The issue of the yellow lines will be discussed again at the Committee’s meeting on April 8 – and if approved, Wiltshire Council would then have to put it to a consultation process.
Councillors were uncomplimentary about the one-way proposal that had been forwarded from the Area Board with little or no detail. Councillor Fogg called the proposal ‘inadequate’: “There would need to be a lot more homework on it to see why it’s necessary.”
The suggestion for a one-way scheme had come from the Marlborough and District Housing Association and their chairman, Ken Culley, was at the meeting. He said they would withdraw it if the double yellow lines were implemented.
As we reported on January 15, this is all about access for emergency services to the Association’s sixteen homes (known collectively as ‘No. 10’) for vulnerable older people that lie behind Silbury House. It was highlighted by a fire that affected older residents and whether the fire brigade had proper and swiftly achievable access to the homes – negotiating the cars parked round The Green.
Lilian Leadbetter’s address showed councillors the complexity the one-way proposal and that for double yellow lines – and how similar issues might affect residents in other parts of the town. She said she was speaking “…as an extremely concerned resident, on behalf of many others who live on The Green, those who live and work nearby and Marlborough residents in general.”
“The proposal to make the traffic run one way is perplexing. It will, without doubt, endanger the safety of pedestrians. The combination of one-way traffic and double yellow lines which are clearly linked issues, will turn the road outside our homes into a rat run as motorists take short cuts and try to avoid any hold ups at the pedestrian crossing on Herd Street.”
She pointed out that the road was already used by some drivers as a ‘rat run’ to avoid the pedestrian crossing: “The road is the only pathway for residents, including those at No. 10, who walk into town and use the pedestrian crossing on Herd Street. There is no pavement there and some of us step from our doorways straight onto this road, including those residents at Silbury House, and other residents on The Green who are also elderly and vulnerable.”
“It is also used on a daily basis by school children and their parents, by motorised wheel chair users, and the public in general – all of whom need to be safe-guarded. The road is simply not fit for purpose as a general public highway.”
Ken Culley said the Association’s “…only interest is the welfare of residents at No 10, The Green.” He wanted the sarsen stones (see the above photo) moved back into the grass by ‘about two feet’ to give a clear roadway from Barn Street up to the entrance to the No 10 homes (seen to the right of Silbury House.)
An alternative suggestion was that an ‘invisible membrane’ – through which the grass could grow – is laid across The Green to give all-weather access for the emergency services. This would cost £11,500 and was thought to be too expensive.

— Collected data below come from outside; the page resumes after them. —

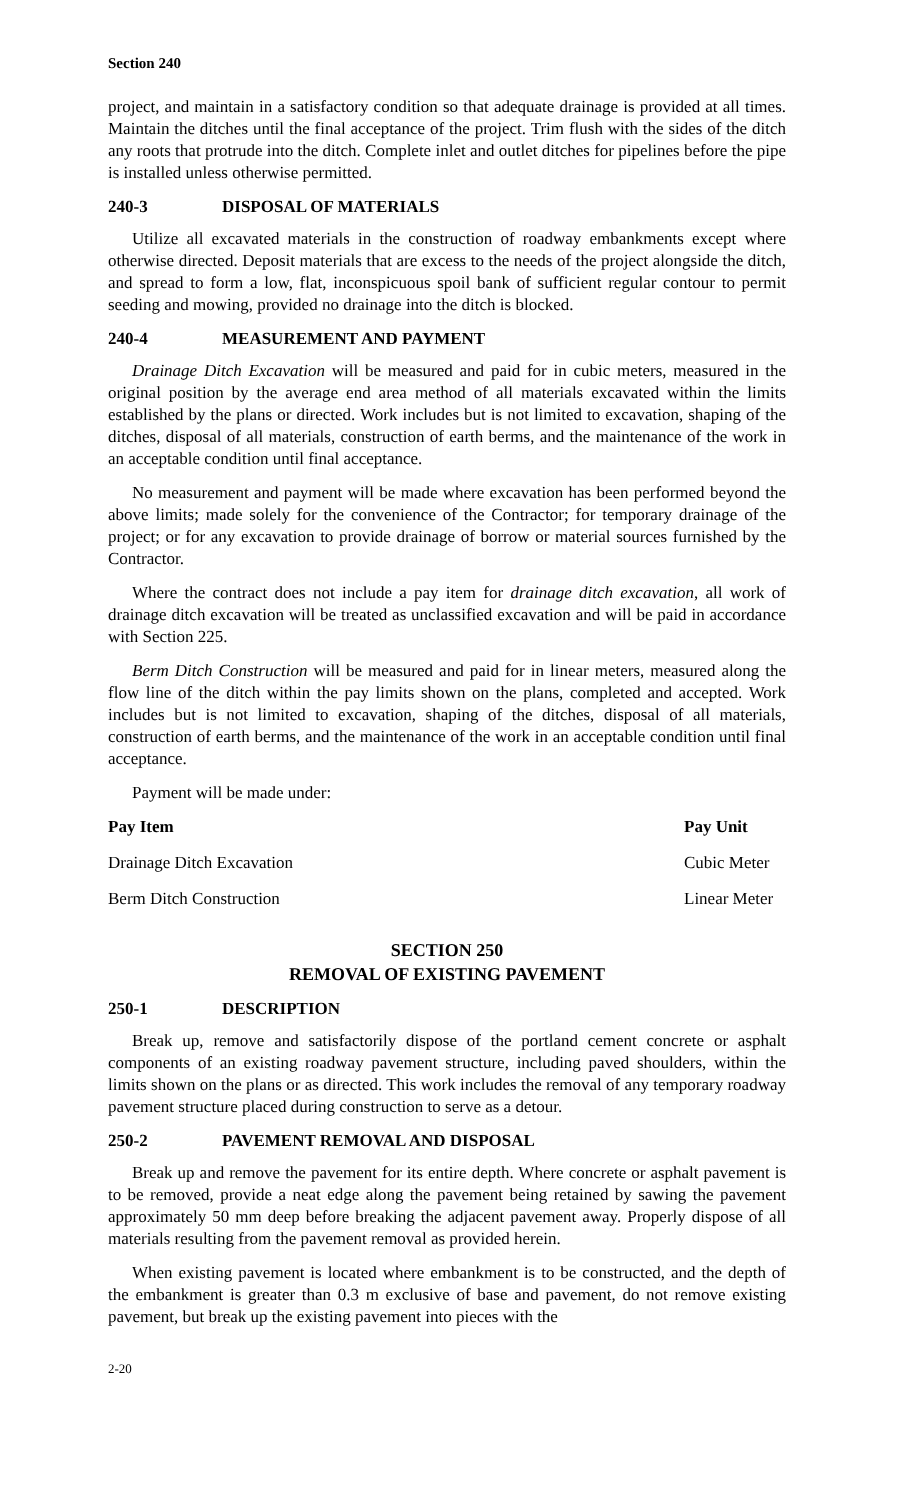Section 240
project, and maintain in a satisfactory condition so that adequate drainage is provided at all times. Maintain the ditches until the final acceptance of the project. Trim flush with the sides of the ditch any roots that protrude into the ditch. Complete inlet and outlet ditches for pipelines before the pipe is installed unless otherwise permitted.
240-3 DISPOSAL OF MATERIALS
Utilize all excavated materials in the construction of roadway embankments except where otherwise directed. Deposit materials that are excess to the needs of the project alongside the ditch, and spread to form a low, flat, inconspicuous spoil bank of sufficient regular contour to permit seeding and mowing, provided no drainage into the ditch is blocked.
240-4 MEASUREMENT AND PAYMENT
Drainage Ditch Excavation will be measured and paid for in cubic meters, measured in the original position by the average end area method of all materials excavated within the limits established by the plans or directed. Work includes but is not limited to excavation, shaping of the ditches, disposal of all materials, construction of earth berms, and the maintenance of the work in an acceptable condition until final acceptance.
No measurement and payment will be made where excavation has been performed beyond the above limits; made solely for the convenience of the Contractor; for temporary drainage of the project; or for any excavation to provide drainage of borrow or material sources furnished by the Contractor.
Where the contract does not include a pay item for drainage ditch excavation, all work of drainage ditch excavation will be treated as unclassified excavation and will be paid in accordance with Section 225.
Berm Ditch Construction will be measured and paid for in linear meters, measured along the flow line of the ditch within the pay limits shown on the plans, completed and accepted. Work includes but is not limited to excavation, shaping of the ditches, disposal of all materials, construction of earth berms, and the maintenance of the work in an acceptable condition until final acceptance.
Payment will be made under:
| Pay Item | Pay Unit |
| --- | --- |
| Drainage Ditch Excavation | Cubic Meter |
| Berm Ditch Construction | Linear Meter |
SECTION 250
REMOVAL OF EXISTING PAVEMENT
250-1 DESCRIPTION
Break up, remove and satisfactorily dispose of the portland cement concrete or asphalt components of an existing roadway pavement structure, including paved shoulders, within the limits shown on the plans or as directed. This work includes the removal of any temporary roadway pavement structure placed during construction to serve as a detour.
250-2 PAVEMENT REMOVAL AND DISPOSAL
Break up and remove the pavement for its entire depth. Where concrete or asphalt pavement is to be removed, provide a neat edge along the pavement being retained by sawing the pavement approximately 50 mm deep before breaking the adjacent pavement away. Properly dispose of all materials resulting from the pavement removal as provided herein.
When existing pavement is located where embankment is to be constructed, and the depth of the embankment is greater than 0.3 m exclusive of base and pavement, do not remove existing pavement, but break up the existing pavement into pieces with the
2-20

Lilian Leadbetter said they were all sympathetic about access to the No 10 homes – and it already existed: “…it should be noted that the emergency services and others in large vehicles, as a rule, choose to enter from Barn Street – not the St Martin’s side. The very large Wiltshire Council refuse lorry, for example, does so on a fortnightly basis – it reverses up the small road from Herd Street in order to reach 10 The Green and does so with relative ease.”
There were conflicting narratives about the fire that raised the access issue and conflicting views too from fire fighters about the access. Perhaps before the April 8 meeting an independent report on these two aspects would aid councillors’ decisions.
Councillors decided not to forward the proposal for a one-way system round The Green to the Community Area Transport Group – which holds a budget for minor road way improvements and could pass it on to Wiltshire Council.